UBS argued before the U.S. Court of Appeals in Manhattan today that the court should overturn a ruling allowing the Federal Housing Finance Agency to pursue its suit over losses on $6.4 billion in mortgage bonds sold to the two mortgage-finance companies.
At issue on appeal is whether the 2008 law that established the agency, which regulates Fannie Mae and Freddie Mac, also extended the time the government had to file claims against Zurich-based UBS and a group of other lenders.
“It’s highly politicized,” said Dan Flanigan, chairman of the financial services and real estate practices at the law firm Polsinelli Shughart PC. “There will be huge pressure on all these courts -- not that they’ll be able to acknowledge -- but huge political pressure not to let these banks off the hook.”
The FHFA sued UBS and more than a dozen other banks, including JPMorgan Chase & Co. (JPM), Barclays Plc (BARC) and Goldman Sachs Group Inc. (GS), over mortgage securities sold to Fannie Mae and Freddie Mac. Four years after the financial crisis, banks are still grappling with liability tied to mortgage lending as investors and government authorities pursue claims and negotiate settlements.
Stefanie Johnson, a spokeswoman for the FHFA, declined to comment about the hearing. Megan Stinson, a UBS spokeswoman, didn’t respond to an e-mail seeking comment.
Other lenders that FHFA sued have sided with UBS and asked the appeals court to overturn the lower-court ruling. If not reversed, the ruling allowing the case to proceed against UBS will have “an enormous impact,” exposing them to federal and state securities law claims “long after Congress and the relevant state legislatures determined that such claims should have expired,” the banks said in court papers.
An appeals court decision on the timeliness of the government’s claims will “remove a cloud of uncertainty that hangs over” the other cases against the banks, said U.S. District Judge Denise Cote in Manhattan, who ruled against UBS and said the case could proceed.
FHFA, which placed Fannie Mae and Freddie Mac into conservatorship in 2008, sued UBS in July 2011 and then followed with lawsuits against 17 financial institutions in September 2011.
The agency claims that loans backing securities sold to Fannie Mae and Freddie Mac were riskier than promised, leading to losses. The original amount of securities at issue in the cases is about $200 billion, according to the agency.
UBS, which says FHFA “sat” on its claims, argues the case should be dismissed because the claims expired in 2010 and are time-barred by the so-called statute of repose, according to its court filing.
“This appeal involves a belated attempt by the two largest and most sophisticated issuers and purchasers of MBS in the world to shift blame for losses they suffered as a result of the nationwide housing crisis in which they played a critical role,” the bank said in its brief filed with the appeals court. “Their attempt, however, comes entirely too late.”

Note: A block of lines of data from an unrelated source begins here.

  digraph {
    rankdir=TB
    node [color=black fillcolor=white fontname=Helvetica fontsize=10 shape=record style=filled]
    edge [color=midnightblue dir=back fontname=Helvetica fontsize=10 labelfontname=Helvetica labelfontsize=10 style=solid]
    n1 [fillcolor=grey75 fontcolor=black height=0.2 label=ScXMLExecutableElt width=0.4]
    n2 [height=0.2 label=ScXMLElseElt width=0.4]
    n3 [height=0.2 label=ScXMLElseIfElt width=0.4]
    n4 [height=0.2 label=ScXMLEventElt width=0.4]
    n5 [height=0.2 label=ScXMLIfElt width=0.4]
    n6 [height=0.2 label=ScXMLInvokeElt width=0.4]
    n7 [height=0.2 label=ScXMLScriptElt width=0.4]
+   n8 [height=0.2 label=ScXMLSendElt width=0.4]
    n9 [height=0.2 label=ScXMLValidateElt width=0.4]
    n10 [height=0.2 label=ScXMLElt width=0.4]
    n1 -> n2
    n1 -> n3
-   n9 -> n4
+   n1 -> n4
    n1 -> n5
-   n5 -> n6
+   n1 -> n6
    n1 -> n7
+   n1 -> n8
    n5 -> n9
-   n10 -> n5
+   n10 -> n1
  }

The judge rejected the bank’s argument in a decision in May. Cote said the law establishing the FHFA -- the Housing and Economic Recovery Act of 2008 -- gave the agency three years from when it became conservator of Fannie Mae and Freddie Mac to bring its securities law claims.
UBS’s argument is based on a narrow reading of the law that would undermine congressional purpose in passing the legislation, Cote said.

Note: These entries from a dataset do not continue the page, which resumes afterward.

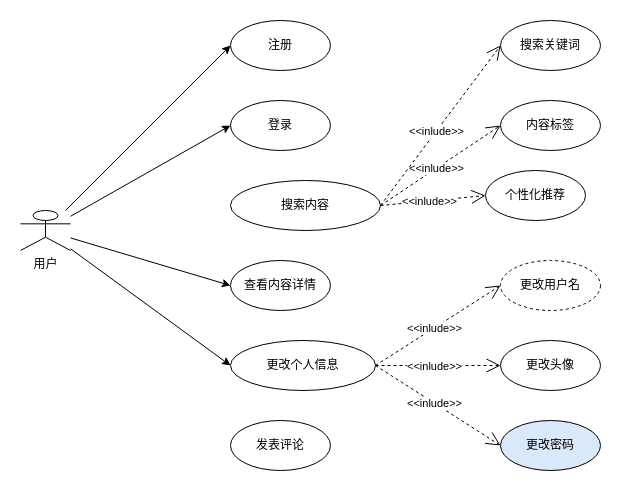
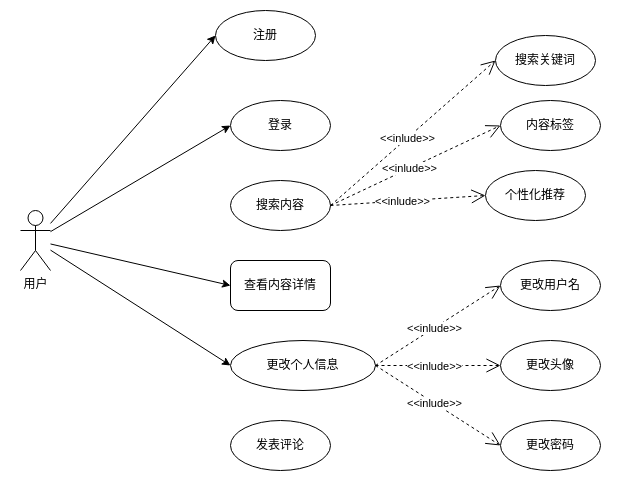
  <mxCell id="0" />
  <mxCell id="1" parent="0" />
- <mxCell id="2" value="用户" style="shape=umlActor;verticalLabelPosition=bottom;verticalAlign=top;html=1;outlineConnect=0;" vertex="1" parent="1"><mxGeometry x="20" y="210" width="50" height="40" as="geometry" /></mxCell>
- <mxCell id="3" value="注册" style="ellipse;whiteSpace=wrap;html=1;" vertex="1" parent="1"><mxGeometry x="230" y="20" width="100" height="50" as="geometry" /></mxCell>
+ <mxCell id="2" value="用户" style="shape=umlActor;verticalLabelPosition=bottom;verticalAlign=top;html=1;outlineConnect=0;" vertex="1" parent="1"><mxGeometry x="20" y="210" width="30" height="60" as="geometry" /></mxCell>
+ <mxCell id="3" value="注册" style="ellipse;whiteSpace=wrap;html=1;" vertex="1" parent="1"><mxGeometry x="215" y="10" width="100" height="50" as="geometry" /></mxCell>
  <mxCell id="4" value="登录" style="ellipse;whiteSpace=wrap;html=1;" vertex="1" parent="1"><mxGeometry x="230" y="100" width="100" height="50" as="geometry" /></mxCell>
- <mxCell id="5" value="搜索内容" style="ellipse;whiteSpace=wrap;html=1;" vertex="1" parent="1"><mxGeometry x="230" y="180" width="150" height="50" as="geometry" /></mxCell>
- <mxCell id="6" value="查看内容详情" style="ellipse;whiteSpace=wrap;html=1;" vertex="1" parent="1"><mxGeometry x="230" y="260" width="100" height="50" as="geometry" /></mxCell>
+ <mxCell id="5" value="搜索内容" style="ellipse;whiteSpace=wrap;html=1;" vertex="1" parent="1"><mxGeometry x="230" y="180" width="100" height="50" as="geometry" /></mxCell>
+ <mxCell id="6" value="查看内容详情" style="whiteSpace=wrap;html=1;rounded=1;" vertex="1" parent="1"><mxGeometry x="230" y="260" width="100" height="50" as="geometry" /></mxCell>
  <mxCell id="7" value="更改个人信息" style="ellipse;whiteSpace=wrap;html=1;" vertex="1" parent="1"><mxGeometry x="230" y="340" width="145" height="50" as="geometry" /></mxCell>
  <mxCell id="8" value="发表评论" style="ellipse;whiteSpace=wrap;html=1;" vertex="1" parent="1"><mxGeometry x="230" y="420" width="100" height="50" as="geometry" /></mxCell>
  <mxCell id="9" value="" style="endArrow=open;endSize=12;dashed=1;html=1;rounded=0;exitX=1;exitY=0.5;exitDx=0;exitDy=0;entryX=0;entryY=0.5;entryDx=0;entryDy=0;" edge="1" parent="1" source="7" target="16"><mxGeometry width="160" relative="1" as="geometry"><mxPoint x="560" y="150" as="sourcePoint" /><mxPoint x="720" y="150" as="targetPoint" /></mxGeometry></mxCell>
  <mxCell id="10" value="&amp;lt;&amp;lt;inlude&amp;gt;&amp;gt;" style="edgeLabel;html=1;align=center;verticalAlign=middle;resizable=0;points=[];" vertex="1" connectable="0" parent="9"><mxGeometry x="-0.075" relative="1" as="geometry"><mxPoint as="offset" /></mxGeometry></mxCell>
  <mxCell id="11" value="" style="endArrow=classic;html=1;rounded=0;entryX=0;entryY=0.5;entryDx=0;entryDy=0;" edge="1" parent="1" source="2" target="3"><mxGeometry width="50" height="50" relative="1" as="geometry"><mxPoint x="430" y="330" as="sourcePoint" /><mxPoint x="264" y="69" as="targetPoint" /></mxGeometry></mxCell>
  <mxCell id="12" value="" style="endArrow=classic;html=1;rounded=0;entryX=0;entryY=0.5;entryDx=0;entryDy=0;" edge="1" parent="1" source="2" target="4"><mxGeometry width="50" height="50" relative="1" as="geometry"><mxPoint x="430" y="330" as="sourcePoint" /><mxPoint x="480" y="280" as="targetPoint" /></mxGeometry></mxCell>
  <mxCell id="13" value="" style="endArrow=classic;html=1;rounded=0;entryX=0;entryY=0.5;entryDx=0;entryDy=0;" edge="1" parent="1" source="2" target="6"><mxGeometry width="50" height="50" relative="1" as="geometry"><mxPoint x="430" y="330" as="sourcePoint" /><mxPoint x="480" y="280" as="targetPoint" /></mxGeometry></mxCell>
  <mxCell id="14" value="" style="endArrow=classic;html=1;rounded=0;entryX=0;entryY=0.5;entryDx=0;entryDy=0;" edge="1" parent="1" source="2" target="7"><mxGeometry width="50" height="50" relative="1" as="geometry"><mxPoint x="430" y="330" as="sourcePoint" /><mxPoint x="480" y="280" as="targetPoint" /></mxGeometry></mxCell>
  <mxCell id="15" value="更改头像" style="ellipse;whiteSpace=wrap;html=1;" vertex="1" parent="1"><mxGeometry x="500" y="340" width="100" height="50" as="geometry" /></mxCell>
- <mxCell id="16" value="更改用户名" style="ellipse;whiteSpace=wrap;html=1;dashed=1;" vertex="1" parent="1"><mxGeometry x="500" y="260" width="100" height="50" as="geometry" /></mxCell>
- <mxCell id="17" value="更改密码" style="ellipse;whiteSpace=wrap;html=1;fillColor=#dae8fc;" vertex="1" parent="1"><mxGeometry x="500" y="420" width="100" height="50" as="geometry" /></mxCell>
+ <mxCell id="16" value="更改用户名" style="ellipse;whiteSpace=wrap;html=1;" vertex="1" parent="1"><mxGeometry x="500" y="260" width="100" height="50" as="geometry" /></mxCell>
+ <mxCell id="17" value="更改密码" style="ellipse;whiteSpace=wrap;html=1;" vertex="1" parent="1"><mxGeometry x="500" y="420" width="100" height="50" as="geometry" /></mxCell>
  <mxCell id="18" value="" style="endArrow=open;endSize=12;dashed=1;html=1;rounded=0;exitX=1;exitY=0.5;exitDx=0;exitDy=0;entryX=0;entryY=0.5;entryDx=0;entryDy=0;" edge="1" parent="1" source="7" target="15"><mxGeometry width="160" relative="1" as="geometry"><mxPoint x="330" y="420" as="sourcePoint" /><mxPoint x="500" y="340" as="targetPoint" /></mxGeometry></mxCell>
  <mxCell id="19" value="&amp;lt;&amp;lt;inlude&amp;gt;&amp;gt;" style="edgeLabel;html=1;align=center;verticalAlign=middle;resizable=0;points=[];" vertex="1" connectable="0" parent="18"><mxGeometry x="-0.075" relative="1" as="geometry"><mxPoint as="offset" /></mxGeometry></mxCell>
  <mxCell id="20" value="" style="endArrow=open;endSize=12;dashed=1;html=1;rounded=0;exitX=1;exitY=0.5;exitDx=0;exitDy=0;entryX=0;entryY=0.5;entryDx=0;entryDy=0;" edge="1" parent="1" source="7" target="17"><mxGeometry width="160" relative="1" as="geometry"><mxPoint x="350" y="385" as="sourcePoint" /><mxPoint x="520" y="305" as="targetPoint" /></mxGeometry></mxCell>
  <mxCell id="21" value="&amp;lt;&amp;lt;inlude&amp;gt;&amp;gt;" style="edgeLabel;html=1;align=center;verticalAlign=middle;resizable=0;points=[];" vertex="1" connectable="0" parent="20"><mxGeometry x="-0.075" relative="1" as="geometry"><mxPoint as="offset" /></mxGeometry></mxCell>
- <mxCell id="22" value="搜索关键词" style="ellipse;whiteSpace=wrap;html=1;" vertex="1" parent="1"><mxGeometry x="500" y="20" width="100" height="50" as="geometry" /></mxCell>
+ <mxCell id="22" value="搜索关键词" style="ellipse;whiteSpace=wrap;html=1;" vertex="1" parent="1"><mxGeometry x="495" y="35" width="100" height="50" as="geometry" /></mxCell>
  <mxCell id="23" value="内容标签" style="ellipse;whiteSpace=wrap;html=1;" vertex="1" parent="1"><mxGeometry x="500" y="100" width="100" height="50" as="geometry" /></mxCell>
  <mxCell id="24" value="个性化推荐" style="ellipse;whiteSpace=wrap;html=1;" vertex="1" parent="1"><mxGeometry x="485" y="170" width="100" height="50" as="geometry" /></mxCell>
  <mxCell id="25" value="" style="endArrow=open;endSize=12;dashed=1;html=1;rounded=0;exitX=1;exitY=0.5;exitDx=0;exitDy=0;entryX=0;entryY=0.5;entryDx=0;entryDy=0;" edge="1" parent="1" source="5" target="24"><mxGeometry width="160" relative="1" as="geometry"><mxPoint x="340" y="375" as="sourcePoint" /><mxPoint x="510" y="295" as="targetPoint" /></mxGeometry></mxCell>
  <mxCell id="26" value="&amp;lt;&amp;lt;inlude&amp;gt;&amp;gt;" style="edgeLabel;html=1;align=center;verticalAlign=middle;resizable=0;points=[];" vertex="1" connectable="0" parent="25"><mxGeometry x="-0.075" relative="1" as="geometry"><mxPoint as="offset" /></mxGeometry></mxCell>
  <mxCell id="27" value="" style="endArrow=open;endSize=12;dashed=1;html=1;rounded=0;exitX=1;exitY=0.5;exitDx=0;exitDy=0;entryX=0;entryY=0.5;entryDx=0;entryDy=0;" edge="1" parent="1" source="5" target="23"><mxGeometry width="160" relative="1" as="geometry"><mxPoint x="350" y="385" as="sourcePoint" /><mxPoint x="520" y="305" as="targetPoint" /></mxGeometry></mxCell>
  <mxCell id="28" value="&amp;lt;&amp;lt;inlude&amp;gt;&amp;gt;" style="edgeLabel;html=1;align=center;verticalAlign=middle;resizable=0;points=[];" vertex="1" connectable="0" parent="27"><mxGeometry x="-0.075" relative="1" as="geometry"><mxPoint as="offset" /></mxGeometry></mxCell>
  <mxCell id="29" value="" style="endArrow=open;endSize=12;dashed=1;html=1;rounded=0;exitX=1;exitY=0.5;exitDx=0;exitDy=0;entryX=0;entryY=0.5;entryDx=0;entryDy=0;" edge="1" parent="1" source="5" target="22"><mxGeometry width="160" relative="1" as="geometry"><mxPoint x="360" y="395" as="sourcePoint" /><mxPoint x="530" y="315" as="targetPoint" /></mxGeometry></mxCell>
  <mxCell id="30" value="&amp;lt;&amp;lt;inlude&amp;gt;&amp;gt;" style="edgeLabel;html=1;align=center;verticalAlign=middle;resizable=0;points=[];" vertex="1" connectable="0" parent="29"><mxGeometry x="-0.075" relative="1" as="geometry"><mxPoint as="offset" /></mxGeometry></mxCell>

At today’s hearing, Judge Denny Chin asked how the bank’s position could be correct if the “entire point” of the legislation was to put Fannie Mae and Freddie Mac “on solid footing.”
The FHFA argued in court papers that it would be “severely constrained” in recovering money for the companies and ultimately taxpayers if it remained subject to time bars. Barring the FHFA from pursuing claims “would defeat the very purpose” of the 2008 law, it said.

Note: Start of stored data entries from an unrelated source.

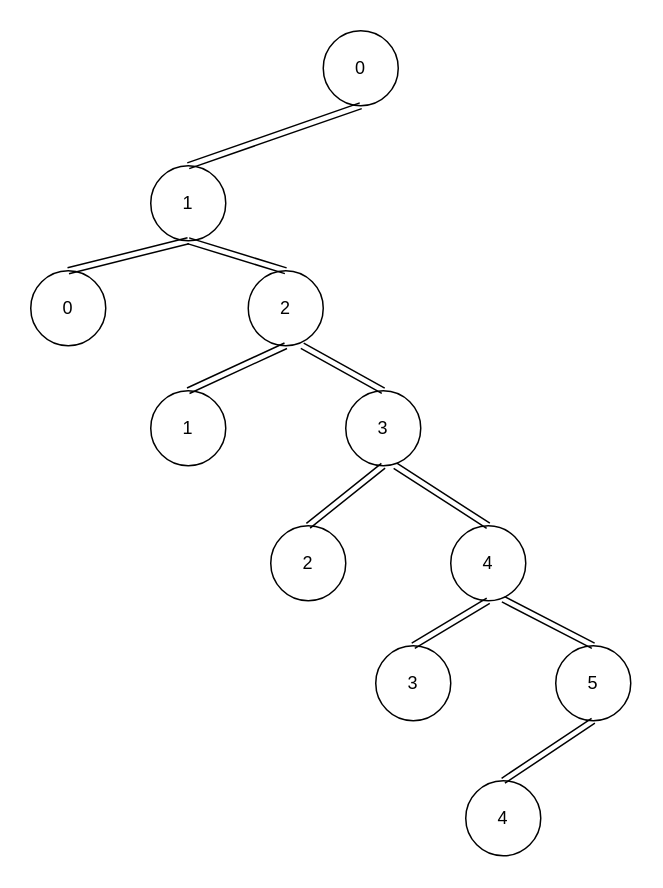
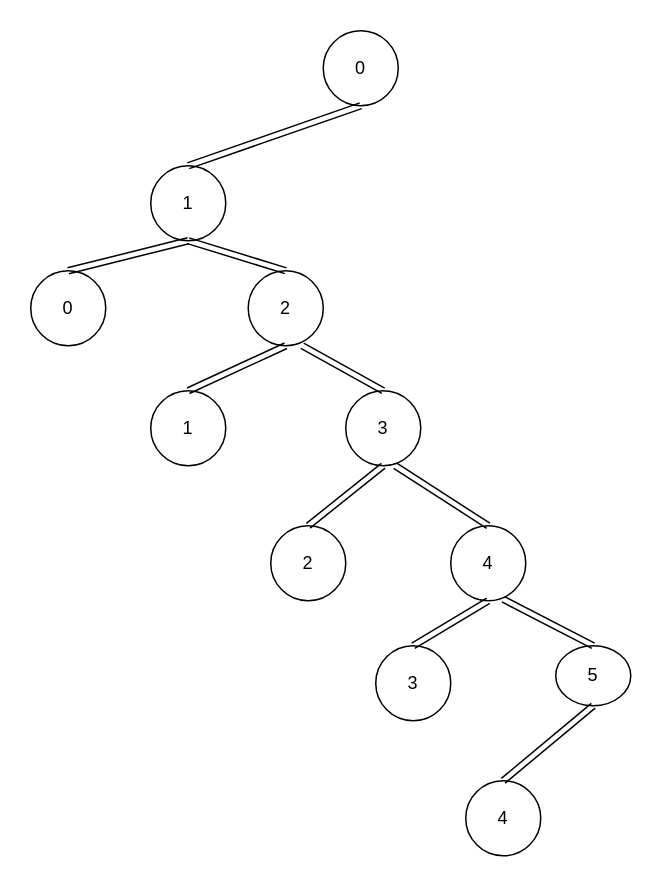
  <mxCell id="0" />
  <mxCell id="1" parent="0" />
  <mxCell id="2" value="0" style="ellipse;whiteSpace=wrap;html=1;aspect=fixed;" vertex="1" parent="1"><mxGeometry x="215" width="50" height="50" as="geometry" y="20" /></mxCell>
  <mxCell id="3" value="1" style="ellipse;whiteSpace=wrap;html=1;aspect=fixed;" vertex="1" parent="1"><mxGeometry x="100" y="110" width="50" height="50" as="geometry" /></mxCell>
  <mxCell id="4" value="" style="shape=link;html=1;entryX=0.5;entryY=1;entryDx=0;entryDy=0;exitX=0.5;exitY=0;exitDx=0;exitDy=0;" edge="1" parent="1" source="3" target="2"><mxGeometry width="100" relative="1" as="geometry"><mxPoint x="210" y="300" as="sourcePoint" /><mxPoint x="310" y="300" as="targetPoint" /></mxGeometry></mxCell>
  <mxCell id="5" value="0" style="ellipse;whiteSpace=wrap;html=1;aspect=fixed;" vertex="1" parent="1"><mxGeometry x="20" y="180" width="50" height="50" as="geometry" /></mxCell>
  <mxCell id="6" value="2" style="ellipse;whiteSpace=wrap;html=1;aspect=fixed;" vertex="1" parent="1"><mxGeometry x="165" y="180" width="50" height="50" as="geometry" /></mxCell>
  <mxCell id="7" value="1" style="ellipse;whiteSpace=wrap;html=1;aspect=fixed;" vertex="1" parent="1"><mxGeometry x="100" y="260" width="50" height="50" as="geometry" /></mxCell>
  <mxCell id="8" value="3" style="ellipse;whiteSpace=wrap;html=1;aspect=fixed;" vertex="1" parent="1"><mxGeometry x="230" y="260" width="50" height="50" as="geometry" /></mxCell>
  <mxCell id="9" value="2" style="ellipse;whiteSpace=wrap;html=1;aspect=fixed;" vertex="1" parent="1"><mxGeometry x="180" y="350" width="50" height="50" as="geometry" /></mxCell>
  <mxCell id="10" value="4" style="ellipse;whiteSpace=wrap;html=1;aspect=fixed;" vertex="1" parent="1"><mxGeometry x="300" y="350" width="50" height="50" as="geometry" /></mxCell>
  <mxCell id="11" value="3" style="ellipse;whiteSpace=wrap;html=1;aspect=fixed;" vertex="1" parent="1"><mxGeometry x="250" y="430" width="50" height="50" as="geometry" /></mxCell>
- <mxCell id="12" value="5" style="ellipse;whiteSpace=wrap;html=1;aspect=fixed;" vertex="1" parent="1"><mxGeometry x="370" y="430" width="50" height="50" as="geometry" /></mxCell>
+ <mxCell id="12" value="5" style="ellipse;whiteSpace=wrap;html=1;aspect=fixed;" vertex="1" parent="1"><mxGeometry x="370" y="430" width="50" height="40" as="geometry" /></mxCell>
  <mxCell id="13" value="4" style="ellipse;whiteSpace=wrap;html=1;aspect=fixed;" vertex="1" parent="1"><mxGeometry x="310" y="520" width="50" height="50" as="geometry" /></mxCell>
  <mxCell id="14" value="" style="shape=link;html=1;entryX=0.5;entryY=1;entryDx=0;entryDy=0;exitX=0.5;exitY=0;exitDx=0;exitDy=0;" edge="1" parent="1" source="5" target="3"><mxGeometry width="100" relative="1" as="geometry"><mxPoint x="135" y="120" as="sourcePoint" /><mxPoint x="250" y="80" as="targetPoint" /></mxGeometry></mxCell>
  <mxCell id="15" value="" style="shape=link;html=1;entryX=0.5;entryY=0;entryDx=0;entryDy=0;exitX=0.5;exitY=1;exitDx=0;exitDy=0;" edge="1" parent="1" source="3" target="6"><mxGeometry width="100" relative="1" as="geometry"><mxPoint x="145" y="130" as="sourcePoint" /><mxPoint x="260" y="90" as="targetPoint" /></mxGeometry></mxCell>
  <mxCell id="16" value="" style="shape=link;html=1;entryX=0.5;entryY=1;entryDx=0;entryDy=0;exitX=0.5;exitY=0;exitDx=0;exitDy=0;" edge="1" parent="1" source="7" target="6"><mxGeometry width="100" relative="1" as="geometry"><mxPoint x="155" y="140" as="sourcePoint" /><mxPoint x="270" y="100" as="targetPoint" /></mxGeometry></mxCell>
  <mxCell id="17" value="" style="shape=link;html=1;entryX=0.5;entryY=0;entryDx=0;entryDy=0;exitX=0.72;exitY=1;exitDx=0;exitDy=0;exitPerimeter=0;" edge="1" parent="1" source="6" target="8"><mxGeometry width="100" relative="1" as="geometry"><mxPoint x="165" y="150" as="sourcePoint" /><mxPoint x="280" y="110" as="targetPoint" /></mxGeometry></mxCell>
  <mxCell id="18" value="" style="shape=link;html=1;entryX=0.5;entryY=1;entryDx=0;entryDy=0;exitX=0.5;exitY=0;exitDx=0;exitDy=0;" edge="1" parent="1" source="9" target="8"><mxGeometry width="100" relative="1" as="geometry"><mxPoint x="175" y="160" as="sourcePoint" /><mxPoint x="290" y="120" as="targetPoint" /></mxGeometry></mxCell>
  <mxCell id="19" value="" style="shape=link;html=1;entryX=0.5;entryY=0;entryDx=0;entryDy=0;exitX=0.66;exitY=1;exitDx=0;exitDy=0;exitPerimeter=0;" edge="1" parent="1" source="8" target="10"><mxGeometry width="100" relative="1" as="geometry"><mxPoint x="185" y="170" as="sourcePoint" /><mxPoint x="300" y="130" as="targetPoint" /></mxGeometry></mxCell>
  <mxCell id="20" value="" style="shape=link;html=1;entryX=0.5;entryY=1;entryDx=0;entryDy=0;exitX=0.5;exitY=0;exitDx=0;exitDy=0;" edge="1" parent="1" source="11" target="10"><mxGeometry width="100" relative="1" as="geometry"><mxPoint x="195" y="180" as="sourcePoint" /><mxPoint x="310" y="140" as="targetPoint" /></mxGeometry></mxCell>
  <mxCell id="21" value="" style="shape=link;html=1;exitX=0.5;exitY=0;exitDx=0;exitDy=0;entryX=0.7;entryY=0.98;entryDx=0;entryDy=0;entryPerimeter=0;" edge="1" parent="1" source="12" target="10"><mxGeometry width="100" relative="1" as="geometry"><mxPoint x="205" y="190" as="sourcePoint" /><mxPoint x="380" y="400" as="targetPoint" /></mxGeometry></mxCell>
  <mxCell id="22" value="" style="shape=link;html=1;entryX=0.5;entryY=1;entryDx=0;entryDy=0;exitX=0.5;exitY=0;exitDx=0;exitDy=0;" edge="1" parent="1" source="13" target="12"><mxGeometry width="100" relative="1" as="geometry"><mxPoint x="215" y="200" as="sourcePoint" /><mxPoint x="330" y="160" as="targetPoint" /></mxGeometry></mxCell>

The Securities Industry and Financial Markets Association, a Wall Street lobbying group that has sided with UBS, said Cote made a “policy judgment” in allowing the case to proceed.
“When courts rewrite statutes based on intuitions as to what Congress would have preferred to have said, uncertainty and arbitrary decisions result,” the group said in a filing with the appeals court.
Flanigan, who isn’t involved in the cases, said he expects the matter to be appealed to the U.S. Supreme Court.
“The statute is ambiguous and both sides are able to point to some persuasive authority for their position,” he said.
The appeals court case is Federal Housing Finance Agency v. UBS Americas Inc., 12-3207, U.S. Court of Appeals for the Second Circuit (Manhattan). The district court case is Federal Housing Finance Agency v. UBS Americas Inc., 11-05201, U.S. District Court, Southern District of New York (Manhattan).